● **EXTRACTED RECORDS**:
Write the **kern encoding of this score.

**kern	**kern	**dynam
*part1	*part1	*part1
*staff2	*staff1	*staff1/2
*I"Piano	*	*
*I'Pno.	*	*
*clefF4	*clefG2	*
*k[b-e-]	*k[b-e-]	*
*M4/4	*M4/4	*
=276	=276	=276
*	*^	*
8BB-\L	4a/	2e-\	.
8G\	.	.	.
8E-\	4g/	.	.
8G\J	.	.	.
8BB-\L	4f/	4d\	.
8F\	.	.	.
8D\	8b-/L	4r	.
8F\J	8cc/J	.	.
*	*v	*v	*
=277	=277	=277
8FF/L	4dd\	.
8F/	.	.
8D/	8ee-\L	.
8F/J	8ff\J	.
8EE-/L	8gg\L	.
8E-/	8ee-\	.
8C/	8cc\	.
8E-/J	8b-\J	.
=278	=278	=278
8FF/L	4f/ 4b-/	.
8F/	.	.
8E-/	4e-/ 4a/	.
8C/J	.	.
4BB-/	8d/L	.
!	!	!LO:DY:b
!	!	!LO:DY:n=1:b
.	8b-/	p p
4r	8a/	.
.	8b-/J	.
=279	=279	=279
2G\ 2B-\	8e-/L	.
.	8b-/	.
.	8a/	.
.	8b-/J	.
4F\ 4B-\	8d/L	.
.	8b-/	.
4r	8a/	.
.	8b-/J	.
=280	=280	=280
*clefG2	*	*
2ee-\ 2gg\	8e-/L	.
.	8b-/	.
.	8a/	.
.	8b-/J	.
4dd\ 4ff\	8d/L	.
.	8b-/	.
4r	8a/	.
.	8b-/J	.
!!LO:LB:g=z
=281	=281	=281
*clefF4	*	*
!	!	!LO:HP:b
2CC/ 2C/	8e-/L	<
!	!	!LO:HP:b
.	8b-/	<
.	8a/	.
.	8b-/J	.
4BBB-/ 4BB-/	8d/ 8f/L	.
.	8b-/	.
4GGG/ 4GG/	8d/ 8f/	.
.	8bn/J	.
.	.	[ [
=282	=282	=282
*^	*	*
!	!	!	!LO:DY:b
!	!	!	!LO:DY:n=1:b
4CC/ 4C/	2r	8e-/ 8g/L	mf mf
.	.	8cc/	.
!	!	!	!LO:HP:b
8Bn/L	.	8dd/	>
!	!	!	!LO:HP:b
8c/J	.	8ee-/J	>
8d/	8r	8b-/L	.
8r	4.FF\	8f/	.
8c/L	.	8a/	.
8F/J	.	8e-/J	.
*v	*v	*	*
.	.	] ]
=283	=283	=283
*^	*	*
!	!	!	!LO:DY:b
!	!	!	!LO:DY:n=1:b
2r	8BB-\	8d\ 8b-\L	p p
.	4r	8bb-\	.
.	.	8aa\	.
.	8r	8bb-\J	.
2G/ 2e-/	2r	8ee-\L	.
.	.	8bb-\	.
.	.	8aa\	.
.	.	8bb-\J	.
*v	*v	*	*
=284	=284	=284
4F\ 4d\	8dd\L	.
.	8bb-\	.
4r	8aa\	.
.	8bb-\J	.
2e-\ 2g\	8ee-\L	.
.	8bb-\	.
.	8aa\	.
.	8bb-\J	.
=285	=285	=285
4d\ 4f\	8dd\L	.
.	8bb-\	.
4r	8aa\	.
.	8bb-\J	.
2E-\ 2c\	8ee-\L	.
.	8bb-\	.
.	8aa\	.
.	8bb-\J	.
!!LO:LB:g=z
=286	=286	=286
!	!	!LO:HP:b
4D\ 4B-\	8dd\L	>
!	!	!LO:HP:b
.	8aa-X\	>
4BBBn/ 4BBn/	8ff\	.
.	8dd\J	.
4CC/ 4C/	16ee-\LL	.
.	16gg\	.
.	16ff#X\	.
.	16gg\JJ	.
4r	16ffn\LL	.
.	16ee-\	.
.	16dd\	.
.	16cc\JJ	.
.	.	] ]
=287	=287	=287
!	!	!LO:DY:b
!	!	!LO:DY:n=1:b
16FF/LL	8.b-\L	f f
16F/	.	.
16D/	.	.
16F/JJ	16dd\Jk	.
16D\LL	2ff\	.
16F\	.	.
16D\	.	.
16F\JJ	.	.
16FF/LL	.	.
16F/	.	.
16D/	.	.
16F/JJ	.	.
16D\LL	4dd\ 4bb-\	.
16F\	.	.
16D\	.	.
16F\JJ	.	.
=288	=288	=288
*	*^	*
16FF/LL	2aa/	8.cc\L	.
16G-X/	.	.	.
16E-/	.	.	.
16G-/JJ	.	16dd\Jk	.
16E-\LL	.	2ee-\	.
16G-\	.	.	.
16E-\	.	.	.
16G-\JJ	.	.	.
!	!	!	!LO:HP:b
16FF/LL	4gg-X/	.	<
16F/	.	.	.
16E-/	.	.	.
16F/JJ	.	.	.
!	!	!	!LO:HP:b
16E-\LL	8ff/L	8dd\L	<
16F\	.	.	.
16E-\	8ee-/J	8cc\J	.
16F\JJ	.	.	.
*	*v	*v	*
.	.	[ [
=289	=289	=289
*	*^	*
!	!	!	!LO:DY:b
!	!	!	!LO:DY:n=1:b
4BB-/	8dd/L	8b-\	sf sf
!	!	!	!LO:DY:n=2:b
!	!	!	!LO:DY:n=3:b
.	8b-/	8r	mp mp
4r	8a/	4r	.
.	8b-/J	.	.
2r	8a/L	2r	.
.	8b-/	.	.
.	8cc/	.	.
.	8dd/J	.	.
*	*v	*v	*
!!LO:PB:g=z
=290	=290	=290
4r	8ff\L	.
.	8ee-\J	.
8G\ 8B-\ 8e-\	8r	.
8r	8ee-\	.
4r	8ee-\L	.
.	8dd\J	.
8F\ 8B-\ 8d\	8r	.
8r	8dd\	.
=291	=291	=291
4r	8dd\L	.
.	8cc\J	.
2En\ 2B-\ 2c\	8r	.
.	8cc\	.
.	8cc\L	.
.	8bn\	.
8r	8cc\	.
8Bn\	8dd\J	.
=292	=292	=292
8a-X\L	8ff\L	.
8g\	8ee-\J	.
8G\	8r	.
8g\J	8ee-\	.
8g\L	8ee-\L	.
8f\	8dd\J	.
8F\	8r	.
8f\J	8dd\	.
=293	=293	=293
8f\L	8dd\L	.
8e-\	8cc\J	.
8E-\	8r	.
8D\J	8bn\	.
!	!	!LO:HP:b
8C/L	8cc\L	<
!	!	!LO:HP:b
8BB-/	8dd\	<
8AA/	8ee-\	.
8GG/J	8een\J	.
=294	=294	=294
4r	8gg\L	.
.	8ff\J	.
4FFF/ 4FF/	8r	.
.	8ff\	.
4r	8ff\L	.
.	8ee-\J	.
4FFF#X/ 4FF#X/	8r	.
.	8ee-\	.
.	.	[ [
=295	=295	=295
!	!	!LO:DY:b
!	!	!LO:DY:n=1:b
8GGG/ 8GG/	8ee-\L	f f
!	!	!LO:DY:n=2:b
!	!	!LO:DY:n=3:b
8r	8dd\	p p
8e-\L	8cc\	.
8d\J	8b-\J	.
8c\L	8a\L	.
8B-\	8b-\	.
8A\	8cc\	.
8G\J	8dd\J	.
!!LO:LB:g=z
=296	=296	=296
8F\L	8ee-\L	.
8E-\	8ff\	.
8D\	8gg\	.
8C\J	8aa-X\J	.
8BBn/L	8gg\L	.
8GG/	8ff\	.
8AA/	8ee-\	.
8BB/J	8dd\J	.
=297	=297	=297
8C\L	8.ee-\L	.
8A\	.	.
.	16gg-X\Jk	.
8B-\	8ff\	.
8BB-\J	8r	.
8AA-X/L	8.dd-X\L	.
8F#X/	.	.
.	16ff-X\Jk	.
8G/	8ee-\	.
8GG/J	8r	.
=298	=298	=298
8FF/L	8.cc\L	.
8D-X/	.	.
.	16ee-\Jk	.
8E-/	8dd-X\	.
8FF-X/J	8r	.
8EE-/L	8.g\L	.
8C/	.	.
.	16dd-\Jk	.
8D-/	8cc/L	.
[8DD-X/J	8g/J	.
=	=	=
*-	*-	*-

● **STATED TASK**:
Which lines in the rows above contain the string "kern"? Copy each of them in full.

● **REPLY**:
Write the **kern encoding of this score.
**kern	**kern	**dynam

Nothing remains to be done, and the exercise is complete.